The Sheet asked him, “Can you ever get over the anger and bitterness you must feel over such an injustice? How did you bear it?”
He thought for a moment before answering, “If I held onto the anger, I couldn’t function in my life today with family or business. As far as how I coped in prison, I was like a light switch. When my family was visiting, I was on. I’d hug them and kiss them; but as soon as I got back to the cell, I turned off.”
Some movies that received awards included Screen Door Jesus for "Best Narrative", The Morrison Project for the “Spike TV Best Documentary,” and Madness and Genius for the “Alfred P. Sloan Foundation Film Prize in Science and Technology”—bearing an outstanding cash prize of $25K! Joan Allen got the “Golden Starfish Award for Career Achievement in Acting.” (She also starred in the Festival’s Off the Map.)

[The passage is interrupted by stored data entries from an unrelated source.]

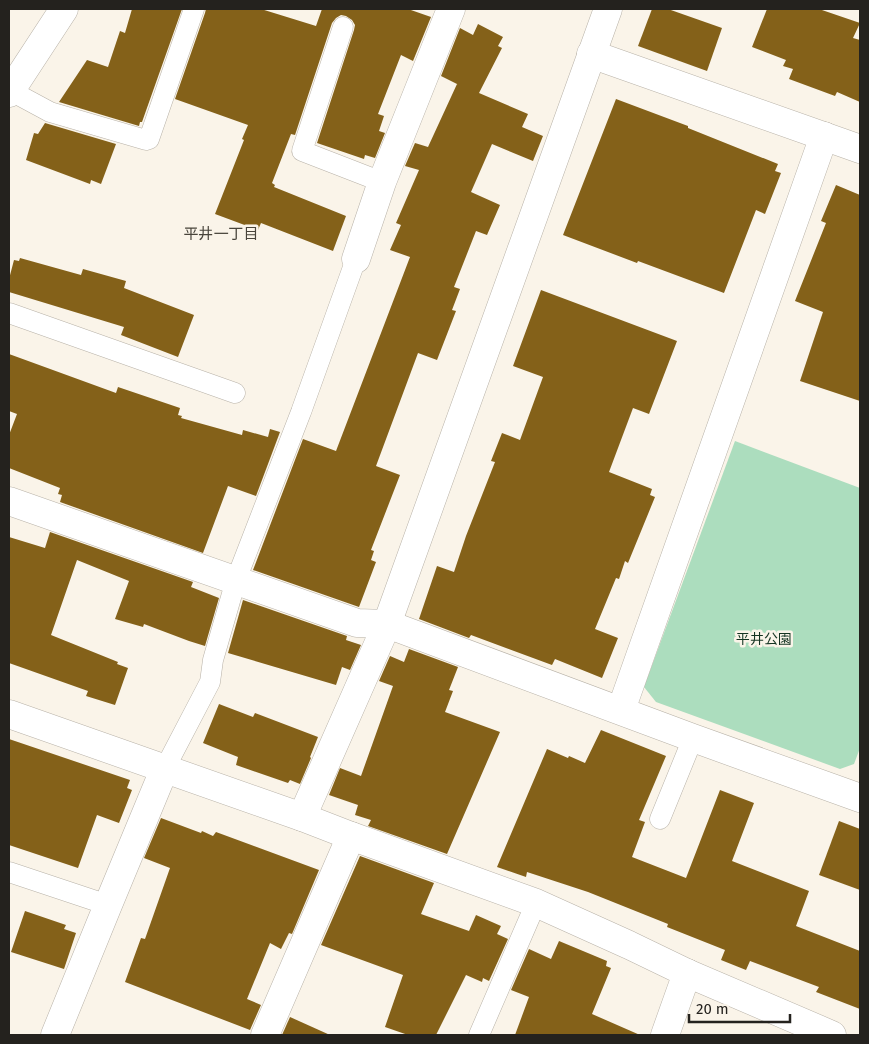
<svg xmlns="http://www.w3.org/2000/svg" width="869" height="1044" viewBox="0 0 869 1044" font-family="'Fira Sans','Noto Sans JP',sans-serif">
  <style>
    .green { fill: #acddbe }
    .building { fill: #846119 }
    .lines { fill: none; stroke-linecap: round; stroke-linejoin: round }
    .service-casing { stroke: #b8b2a8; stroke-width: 21 }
    .minor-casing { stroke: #b8b2a8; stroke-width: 29 }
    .tertiary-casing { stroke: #b8b2a8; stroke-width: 29 }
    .service { stroke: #fff; stroke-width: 20 }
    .minor { stroke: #fff; stroke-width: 28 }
    .tertiary { stroke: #fff; stroke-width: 28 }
    .labels { text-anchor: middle; stroke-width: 5; stroke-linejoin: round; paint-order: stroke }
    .park-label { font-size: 14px; fill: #143422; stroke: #faf4e9 }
    .neighbourhood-label { font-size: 15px; fill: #48443b; stroke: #faf4e9 }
  </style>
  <rect width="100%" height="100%" fill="#faf4e9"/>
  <path class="green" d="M 735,441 L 860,488 L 860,748 L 854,764 L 840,769 L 656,702 L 644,687 Z"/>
  <g class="building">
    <path d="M 132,9 L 182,9 L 142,122 L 140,122 L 139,126 L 59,102 L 87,60 L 108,67 L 120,31 L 125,33 Z"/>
    <path d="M 206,9 L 261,9 L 316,26 L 322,9 L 408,9 L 431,17 L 413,61 L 401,55 L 378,114 L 384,116 L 379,131 L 385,133 L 375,158 L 365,155 L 364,159 L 317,143 L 354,30 L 355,25 L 352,20 L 346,16 L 341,15 L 336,18 L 332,23 L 295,135 L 291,134 L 272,183 L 275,185 L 274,187 L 346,216 L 333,251 L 261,223 L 258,230 L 215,214 L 244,140 L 242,139 L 248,125 L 175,99 L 205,13 Z"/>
    <path d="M 652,9 L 668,9 L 722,28 L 707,71 L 638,46 Z"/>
    <path d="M 767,9 L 819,9 L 860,23 L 853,38 L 860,40 L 860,102 L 837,92 L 835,96 L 789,79 L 793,69 L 783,66 L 786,60 L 752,47 Z"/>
    <path d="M 478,24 L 503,37 L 498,46 L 502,48 L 479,93 L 528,114 L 522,127 L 543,136 L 533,161 L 492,144 L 471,192 L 500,205 L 487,235 L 476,231 L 454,287 L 460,289 L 452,310 L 456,311 L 437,360 L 418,353 L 376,466 L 400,475 L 371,550 L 374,551 L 371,560 L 376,562 L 359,607 L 253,570 L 303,439 L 336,451 L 410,257 L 390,250 L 401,225 L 396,223 L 419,170 L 405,166 L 415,143 L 428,147 L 457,84 L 461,86 L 441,76 L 460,28 L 473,35 Z"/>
    <path d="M 616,99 L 688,126 L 688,128 L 778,164 L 775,171 L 781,173 L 765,214 L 756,210 L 724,293 L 638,261 L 637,263 L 563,235 Z"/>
    <path d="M 45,123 L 116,144 L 101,184 L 91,180 L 90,184 L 26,160 L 34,133 L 38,134 Z"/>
    <path d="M 836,185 L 860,195 L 860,401 L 800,381 L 823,312 L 795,301 L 826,223 L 821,221 Z"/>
    <path d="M 20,258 L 81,275 L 83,269 L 126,281 L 124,288 L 194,315 L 178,357 L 121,335 L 124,327 L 9,292 L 9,279 L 14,260 L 19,261 Z"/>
    <path d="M 541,290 L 677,341 L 649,414 L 633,408 L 609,472 L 652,489 L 650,495 L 655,497 L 628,563 L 625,561 L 619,579 L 616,578 L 595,629 L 618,638 L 602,678 L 555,659 L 552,665 L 471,635 L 469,638 L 419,619 L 437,566 L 454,572 L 466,536 L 495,462 L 491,461 L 502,433 L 520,440 L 543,377 L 513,366 Z"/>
    <path d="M 9,354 L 116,393 L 118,387 L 180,408 L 178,415 L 182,416 L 181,418 L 242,435 L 243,430 L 268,437 L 270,429 L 280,432 L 256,496 L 228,486 L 203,553 L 60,502 L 62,495 L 58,494 L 60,488 L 9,468 L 9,435 L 17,414 L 9,411 Z"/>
    <path d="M 50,532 L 193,582 L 191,587 L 219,598 L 205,646 L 189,641 L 144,624 L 143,627 L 115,619 L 129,581 L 77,560 L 51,635 L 118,662 L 117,664 L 128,668 L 115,705 L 86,696 L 88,691 L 9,663 L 9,537 L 45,548 Z"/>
    <path d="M 243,600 L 347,636 L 346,640 L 361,645 L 350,670 L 342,667 L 336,685 L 228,653 Z"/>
    <path d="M 409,649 L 458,667 L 449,690 L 453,691 L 445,712 L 500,732 L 447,854 L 368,826 L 371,820 L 355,815 L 358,805 L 329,795 L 340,768 L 361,776 L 393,686 L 379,681 L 390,656 L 404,662 Z"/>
    <path d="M 219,704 L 253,717 L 255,713 L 318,737 L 310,757 L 311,758 L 300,784 L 290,780 L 288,783 L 236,765 L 238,757 L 203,743 Z"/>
    <path d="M 601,730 L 666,756 L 639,820 L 645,822 L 632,857 L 686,878 L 720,790 L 754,803 L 732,861 L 809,891 L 796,926 L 860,951 L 860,1009 L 816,992 L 819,987 L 750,961 L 746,970 L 721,960 L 725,950 L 667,927 L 668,924 L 588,892 L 527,872 L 526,877 L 497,867 L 547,749 L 568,758 L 569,756 L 585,763 Z"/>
    <path d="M 9,739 L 130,780 L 127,788 L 132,790 L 119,823 L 97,815 L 78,868 L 9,845 Z"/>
    <path d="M 161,818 L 201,833 L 202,831 L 213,836 L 216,832 L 319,870 L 292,934 L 289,933 L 281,949 L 270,943 L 247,999 L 261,1005 L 250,1030 L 125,982 L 141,938 L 145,939 L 170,868 L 144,858 Z"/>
    <path d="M 839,821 L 860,829 L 860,890 L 819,875 Z"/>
    <path d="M 360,856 L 434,883 L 421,914 L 469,931 L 476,915 L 501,926 L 497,934 L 508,939 L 489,981 L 483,978 L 482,982 L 466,975 L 436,1035 L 408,1035 L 385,1027 L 403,975 L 321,945 Z"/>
    <path d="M 25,911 L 66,925 L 64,929 L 76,933 L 64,969 L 11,952 Z"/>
    <path d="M 559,941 L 607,961 L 606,966 L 611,968 L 592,1014 L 640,1035 L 515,1035 L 529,997 L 511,990 L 529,949 L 551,959 Z"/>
    <path d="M 290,1017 L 330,1035 L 282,1035 Z"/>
  </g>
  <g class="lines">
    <g class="service-casing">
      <g id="service">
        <path d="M 343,27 L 302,151 L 382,182"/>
        <path d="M 11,91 L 50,112 L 146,140 L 149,139 L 194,9"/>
        <path d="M 9,313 L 235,393"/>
        <path d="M 164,770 L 210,682 L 213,660 L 236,580 L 301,412 L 356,259"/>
        <path d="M 660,819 L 693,738"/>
        <path d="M 9,872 L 108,905"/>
        <path d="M 479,1035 L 536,903"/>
      </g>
    </g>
    <g class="minor-casing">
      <g id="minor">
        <path d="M 591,54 L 860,149"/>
        <path d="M 356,259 L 382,182 L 451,9"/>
        <path d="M 9,501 L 357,623 L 387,624 L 693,738 L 860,798"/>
        <path d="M 621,710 L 824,136"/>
        <path d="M 9,714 L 302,817 L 351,836 L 536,903 L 629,945 L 687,973 L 832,1035"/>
        <path d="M 302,817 L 387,624 L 608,9"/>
        <path d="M 55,1035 L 108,905 L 164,770"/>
        <path d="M 265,1035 L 351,836"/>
        <path d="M 665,1035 L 687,973"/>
      </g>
    </g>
    <g class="tertiary-casing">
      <path id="tertiary" d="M 9,93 L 64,9"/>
    </g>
    <use href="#service" class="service"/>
    <use href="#minor" class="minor"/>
    <use href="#tertiary" class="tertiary"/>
  </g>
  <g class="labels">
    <g class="park-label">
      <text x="764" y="644">平井公園</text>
    </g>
    <g class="neighbourhood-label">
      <text x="221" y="239">平井一丁目</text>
    </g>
  </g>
  <rect width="869" height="1044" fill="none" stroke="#24221e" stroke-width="20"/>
  <path d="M689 1014v8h101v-8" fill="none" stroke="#24221e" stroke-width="2.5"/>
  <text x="696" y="1014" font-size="15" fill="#24221e" stroke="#faf4e9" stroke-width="4" paint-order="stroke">20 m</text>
</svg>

What would a film festival be without a slew of fabulous parties? Hamptons International Film Festival Board Chairman Stuart Match Suna and wife Vicki brought invited guests into their East Hampton home, while New Line Cinema Co-chairman and Co-CEO Michael Lynne threw an exclusive dinner party at Nick & Toni’s for such mingling heavy hitters as Denise Kasell (executive director of the Festival), Kathleen Turner, Court TV CEO Henry Schleiff, Joan Allen, Bob Balaban, and New Line Cinema’s Co-CEO Bob Shaye.